The decarbonization of residential heating is essential to reduce greenhouse gas emissions. There are a number of low-carbon heating technologies available: heat can be electrified with heat pumps or electric boilers (which can be coupled with thermal energy storage to reduce electricity needs during peak heat demand) and hydrogen can substitute natural gas in boilers. Yet, it is not fully clear in which proportion these technologies should be combined in order to minimize the overall costs in the wider energy system (that is, investment and operation costs at both supply and demand sides). Now, Marko Aunedi and colleagues from Imperial College London and University of Bari develop an energy system modelling approach to determine the most cost-effective mix of heating technologies, taking into consideration technological, infrastructural and market factors.

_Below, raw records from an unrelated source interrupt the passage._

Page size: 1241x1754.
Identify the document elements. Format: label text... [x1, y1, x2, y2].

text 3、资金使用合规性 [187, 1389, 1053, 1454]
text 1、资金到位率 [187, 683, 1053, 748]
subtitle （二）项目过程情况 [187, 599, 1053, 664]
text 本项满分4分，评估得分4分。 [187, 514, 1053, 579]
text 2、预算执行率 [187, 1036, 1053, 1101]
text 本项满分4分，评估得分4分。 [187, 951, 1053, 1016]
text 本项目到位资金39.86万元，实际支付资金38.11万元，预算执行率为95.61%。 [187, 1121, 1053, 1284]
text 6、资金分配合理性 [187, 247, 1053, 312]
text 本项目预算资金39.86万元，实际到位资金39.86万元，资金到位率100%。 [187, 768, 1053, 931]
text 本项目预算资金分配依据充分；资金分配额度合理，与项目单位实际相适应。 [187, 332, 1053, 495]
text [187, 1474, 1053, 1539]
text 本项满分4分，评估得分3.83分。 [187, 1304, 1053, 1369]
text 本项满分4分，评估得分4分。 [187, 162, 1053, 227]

The researchers also account for characteristics of the energy system such as weather conditions and consumption patterns by studying two archetypal climate scenarios for the United Kingdom: a cold climate with high heat demand and large availability of wind for electricity generation, and a hotter climate with a lower heat demand and large availability of solar energy. These scenarios are reflective of the climate across the northern and southern parts of the country, respectively. Aunedi et al. find that heat pumps provide the largest share of heat demand for both scenarios, while the residual demand was supplied by electric and hydrogen boilers and thermal energy storage. Yet, the researchers also show that the optimal proportion of each heating technology varies considerably across the two scenarios, as it depends on factors such as volume and diversity of heat demand and the availability of renewable energy sources. The results show the importance of considering the specific characteristics of the energy system to minimize the overall cost of the future heating technology mix. In principle, the modelling approach and the archetypal systems could be extended to other countries or regions.

Original reference: Renew. Sustain. Energy Rev. 187, 113695 (2023)